§ Stated problem
Locate each line in the records below that contains the string "with" in that exact case, and copy every such line.

Dataset rows
◆ ◆ ◆ ◆ ◆ ◆ ◆

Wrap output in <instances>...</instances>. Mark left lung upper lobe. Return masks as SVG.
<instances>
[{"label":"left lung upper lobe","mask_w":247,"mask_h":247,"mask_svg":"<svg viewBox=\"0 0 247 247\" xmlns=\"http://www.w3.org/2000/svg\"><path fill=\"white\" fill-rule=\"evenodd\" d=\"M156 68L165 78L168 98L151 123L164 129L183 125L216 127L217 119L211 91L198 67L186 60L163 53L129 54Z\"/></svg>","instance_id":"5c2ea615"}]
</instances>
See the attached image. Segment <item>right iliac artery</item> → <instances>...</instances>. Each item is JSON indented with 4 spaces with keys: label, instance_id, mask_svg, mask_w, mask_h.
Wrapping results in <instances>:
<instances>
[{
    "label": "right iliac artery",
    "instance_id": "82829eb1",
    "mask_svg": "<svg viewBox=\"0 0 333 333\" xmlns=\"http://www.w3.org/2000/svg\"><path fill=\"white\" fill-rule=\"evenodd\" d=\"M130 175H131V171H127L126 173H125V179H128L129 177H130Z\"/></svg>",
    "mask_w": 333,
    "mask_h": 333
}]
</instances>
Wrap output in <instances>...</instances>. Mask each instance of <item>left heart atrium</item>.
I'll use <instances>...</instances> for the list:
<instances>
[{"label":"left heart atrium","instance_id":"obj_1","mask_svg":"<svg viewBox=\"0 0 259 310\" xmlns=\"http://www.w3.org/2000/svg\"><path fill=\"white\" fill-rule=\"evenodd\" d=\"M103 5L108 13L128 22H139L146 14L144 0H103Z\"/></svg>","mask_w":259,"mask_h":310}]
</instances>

◆ ◆ ◆ ◆ ◆ ◆ ◆

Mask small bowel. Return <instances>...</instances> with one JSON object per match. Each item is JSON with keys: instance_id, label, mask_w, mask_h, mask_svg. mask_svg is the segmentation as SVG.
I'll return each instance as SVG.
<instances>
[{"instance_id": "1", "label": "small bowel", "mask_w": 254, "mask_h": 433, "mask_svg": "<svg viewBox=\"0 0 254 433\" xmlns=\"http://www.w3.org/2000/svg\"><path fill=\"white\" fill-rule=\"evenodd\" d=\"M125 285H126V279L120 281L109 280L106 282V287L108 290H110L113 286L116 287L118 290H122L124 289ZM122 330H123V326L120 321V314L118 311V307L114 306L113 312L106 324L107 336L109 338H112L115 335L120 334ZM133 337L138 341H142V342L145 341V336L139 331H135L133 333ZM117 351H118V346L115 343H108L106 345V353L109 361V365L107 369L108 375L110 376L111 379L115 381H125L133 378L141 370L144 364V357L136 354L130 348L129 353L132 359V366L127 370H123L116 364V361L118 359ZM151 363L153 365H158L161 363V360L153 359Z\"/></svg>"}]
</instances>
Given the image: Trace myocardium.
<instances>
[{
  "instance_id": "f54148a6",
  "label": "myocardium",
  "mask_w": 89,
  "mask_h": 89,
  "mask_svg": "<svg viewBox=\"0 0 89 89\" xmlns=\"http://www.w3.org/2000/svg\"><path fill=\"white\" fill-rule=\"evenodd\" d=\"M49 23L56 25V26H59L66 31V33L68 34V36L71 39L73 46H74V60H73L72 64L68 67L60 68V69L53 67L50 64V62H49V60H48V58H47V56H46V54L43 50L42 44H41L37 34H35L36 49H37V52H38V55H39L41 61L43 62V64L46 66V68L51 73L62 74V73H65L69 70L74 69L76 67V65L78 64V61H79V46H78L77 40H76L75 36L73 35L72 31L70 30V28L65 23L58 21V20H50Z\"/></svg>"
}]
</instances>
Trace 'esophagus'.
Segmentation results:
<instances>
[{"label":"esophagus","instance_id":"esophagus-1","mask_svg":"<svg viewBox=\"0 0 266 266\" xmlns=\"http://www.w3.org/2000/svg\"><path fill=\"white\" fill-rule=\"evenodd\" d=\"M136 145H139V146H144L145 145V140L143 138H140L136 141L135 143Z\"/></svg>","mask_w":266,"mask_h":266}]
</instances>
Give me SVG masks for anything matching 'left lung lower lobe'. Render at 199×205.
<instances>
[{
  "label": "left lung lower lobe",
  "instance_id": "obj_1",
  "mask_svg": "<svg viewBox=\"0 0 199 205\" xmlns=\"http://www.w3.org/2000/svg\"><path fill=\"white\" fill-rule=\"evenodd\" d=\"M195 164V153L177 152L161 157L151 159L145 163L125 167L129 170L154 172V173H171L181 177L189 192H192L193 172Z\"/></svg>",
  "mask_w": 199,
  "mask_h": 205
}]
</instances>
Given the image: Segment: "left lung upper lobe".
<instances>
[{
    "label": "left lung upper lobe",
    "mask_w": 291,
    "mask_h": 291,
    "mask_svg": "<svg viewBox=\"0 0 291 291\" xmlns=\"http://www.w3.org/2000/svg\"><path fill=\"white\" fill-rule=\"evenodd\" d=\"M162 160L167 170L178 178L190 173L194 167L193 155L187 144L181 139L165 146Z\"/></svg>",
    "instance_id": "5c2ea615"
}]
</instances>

◆ ◆ ◆ ◆ ◆ ◆ ◆

§ Solution for this exercise
See the attached image. Segment <item>right iliac artery</item> → <instances>...</instances>. Each item is JSON indented with 4 spaces with keys: label, instance_id, mask_svg, mask_w, mask_h.
Mask small bowel. Return <instances>...</instances> with one JSON object per match. Each item is JSON with keys: instance_id, label, mask_w, mask_h, mask_svg. mask_svg is the segmentation as SVG.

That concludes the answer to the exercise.